Ataides is a BJJ black belt. But four out of his five ONE Championship wins have come courtesy of a stoppage due to strikes and he has a devastating right hand and loves a flying knee.
He’s also been knocked out twice under the promotion’s banner but the manner in which these fights have all ended underlines just how entertaining the Brazilian can be. An Ataides fight is very rarely dull.
On Friday he faces Reinier de Ridder. The South African might be undefeated but Ataides says he will be happy to leg his opponent dictate where the fight takes place,
“I can let him choose how the fight will go, striking or on the ground.
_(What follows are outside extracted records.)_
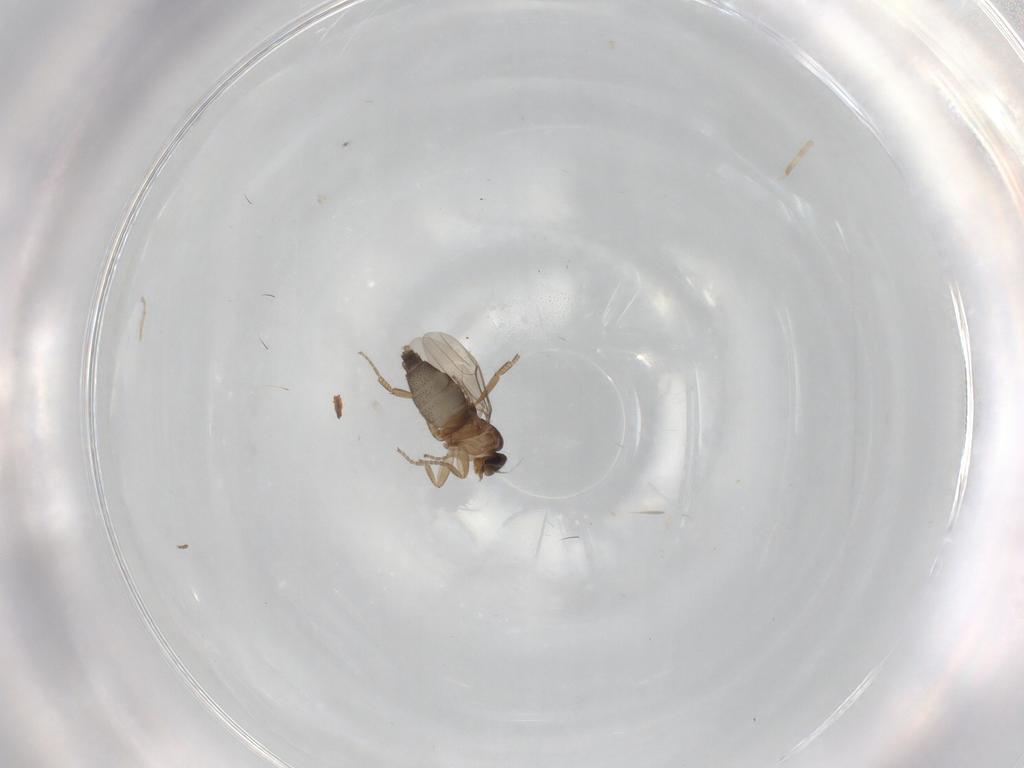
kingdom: Animalia
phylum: Arthropoda
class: Insecta
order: Diptera
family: Phoridae
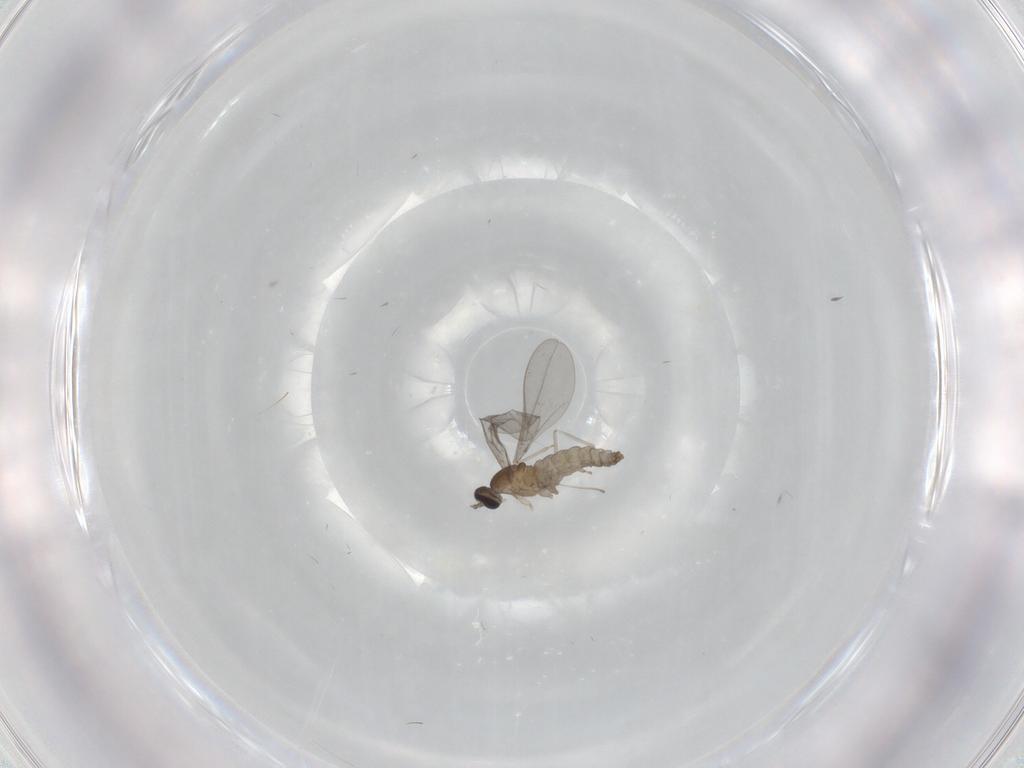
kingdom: Animalia
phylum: Arthropoda
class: Insecta
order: Diptera
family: Cecidomyiidae
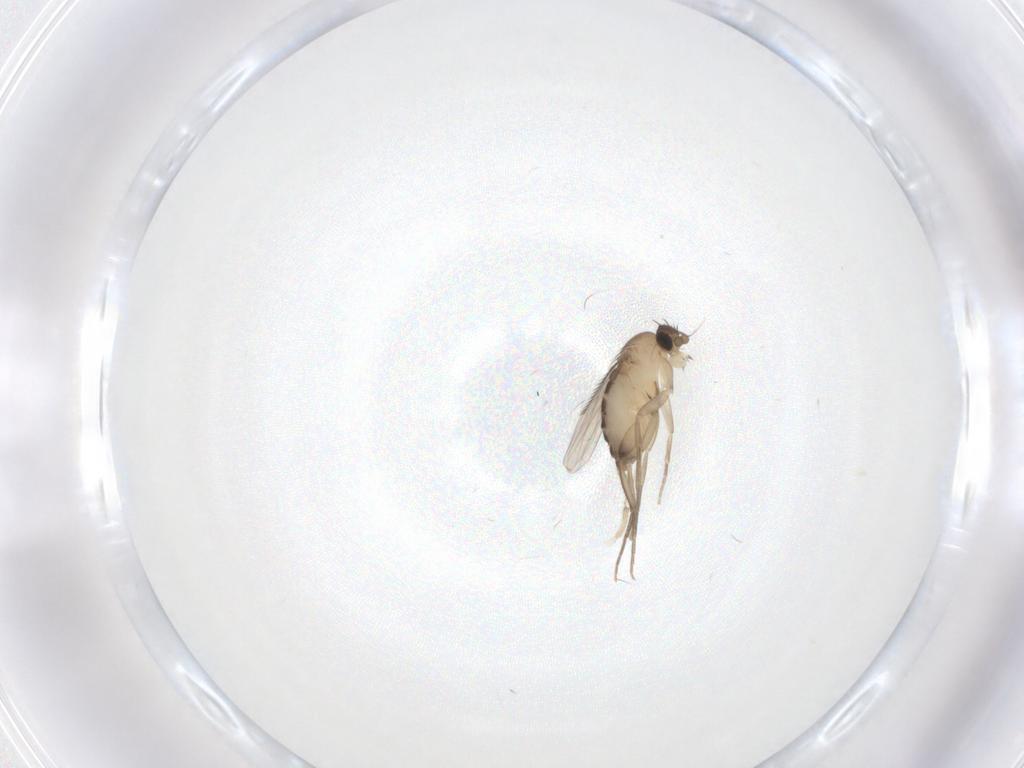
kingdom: Animalia
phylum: Arthropoda
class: Insecta
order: Diptera
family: Phoridae
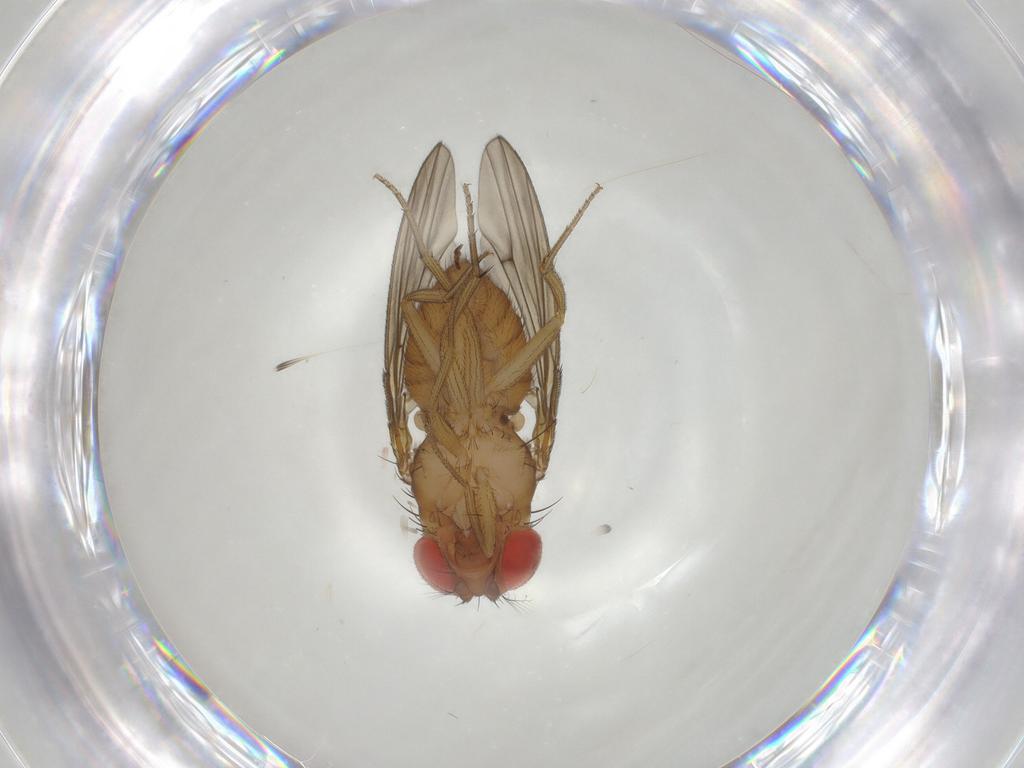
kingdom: Animalia
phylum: Arthropoda
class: Insecta
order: Diptera
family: Drosophilidae
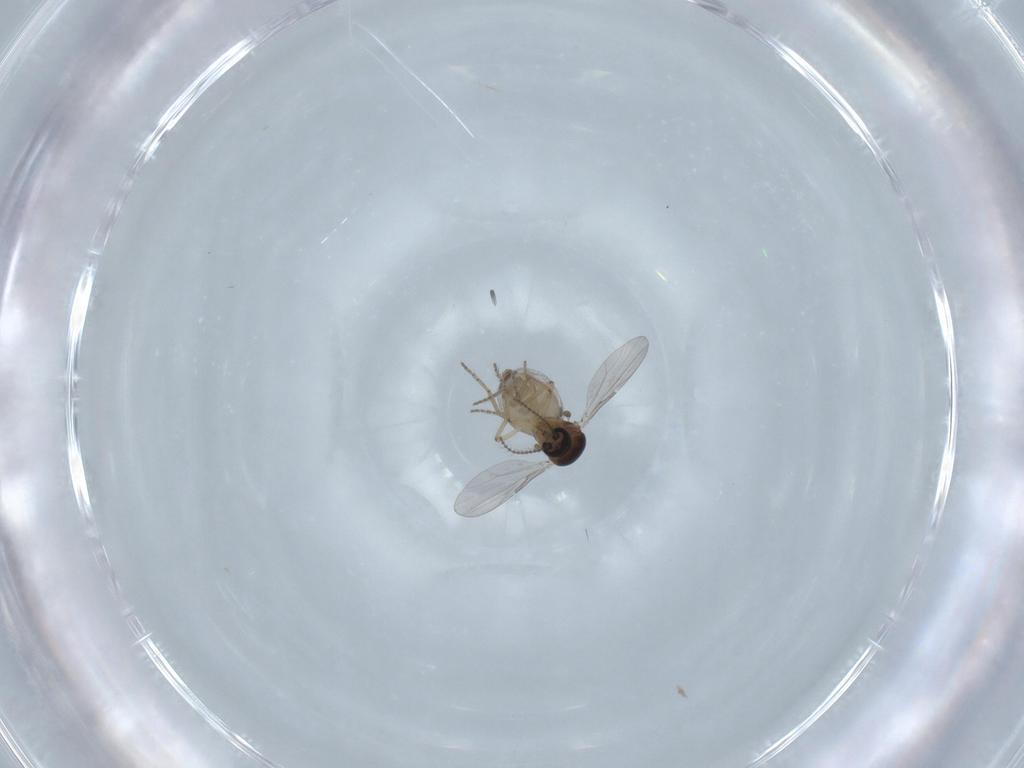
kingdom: Animalia
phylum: Arthropoda
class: Insecta
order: Diptera
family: Ceratopogonidae
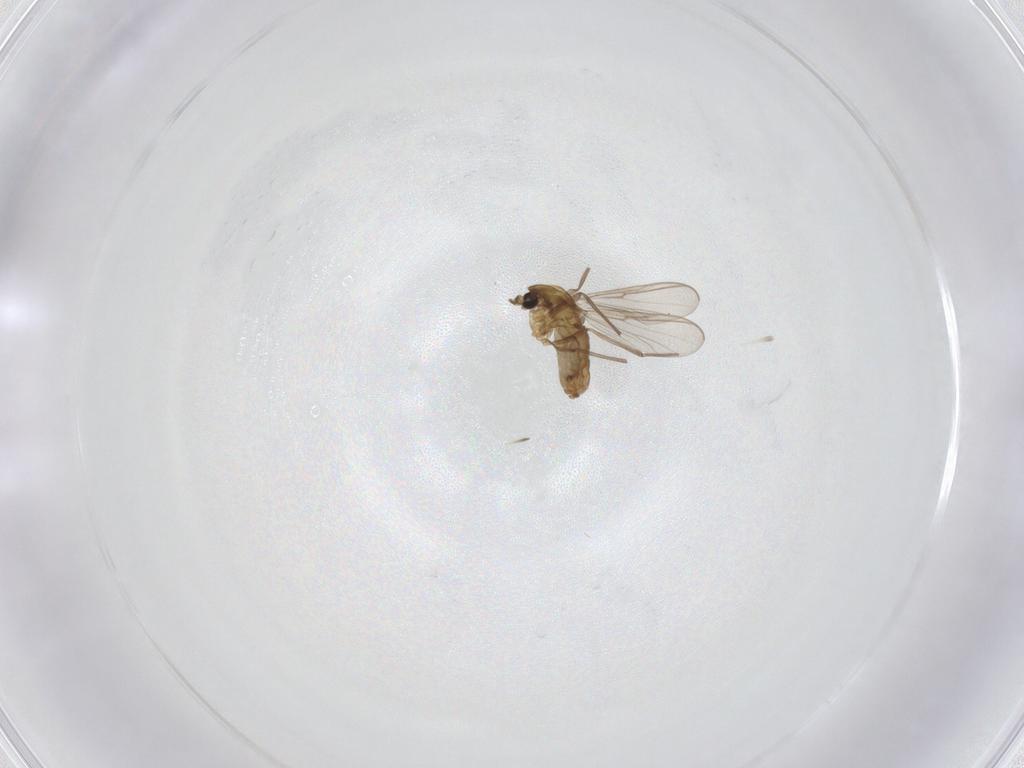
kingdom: Animalia
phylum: Arthropoda
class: Insecta
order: Diptera
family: Chironomidae
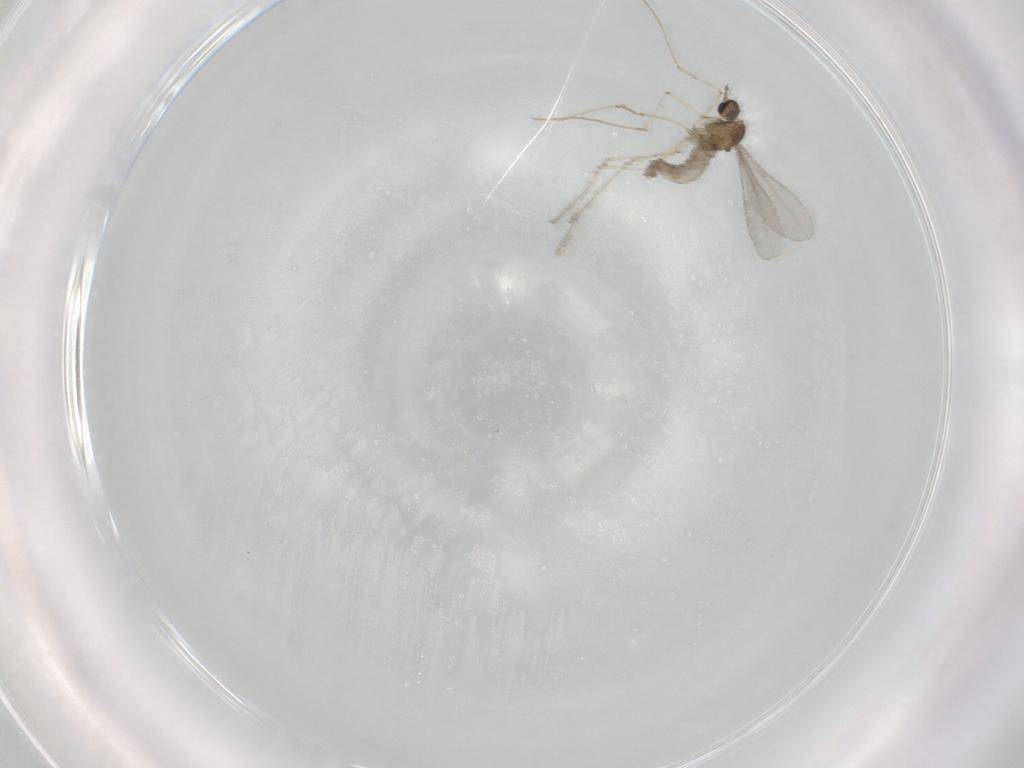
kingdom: Animalia
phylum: Arthropoda
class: Insecta
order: Diptera
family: Cecidomyiidae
He is a good fighter, that’s why he hasn’t lost a fight (and) I can see his ground game is better than his striking game.”
Ataides has fought eight times for ONE Championship but has yet to score a submission win. Given his BJJ credentials this is a surprising record but the Brazilian is still very confident in his ground game,
“My background is Brazilian Jiu-Jitsu and I am a world champion, so I have tried to work more on my BJJ ground game as it feels like home, it is natural for me. The fight can end in the first round by my ground game.”
Ataides could never be accused of being reluctant to engage in a striking match. He will launch himself at opponents using either that sledgehammer of a right hand or his trademark flying knee.
So it is no surprise to hear that he has been sharpening up his striking ahead of Friday’s fight,
“Also, I have worked on my boxing skills, so I guess it is going to help me to finish the fight. I want to show what I did, how I trained.”
His title match with la Nsang in 2018 might never have materialized. But the Burmese middleweight still holds the title and Ataides will be hoping to make up for lost time by winning the belt this year.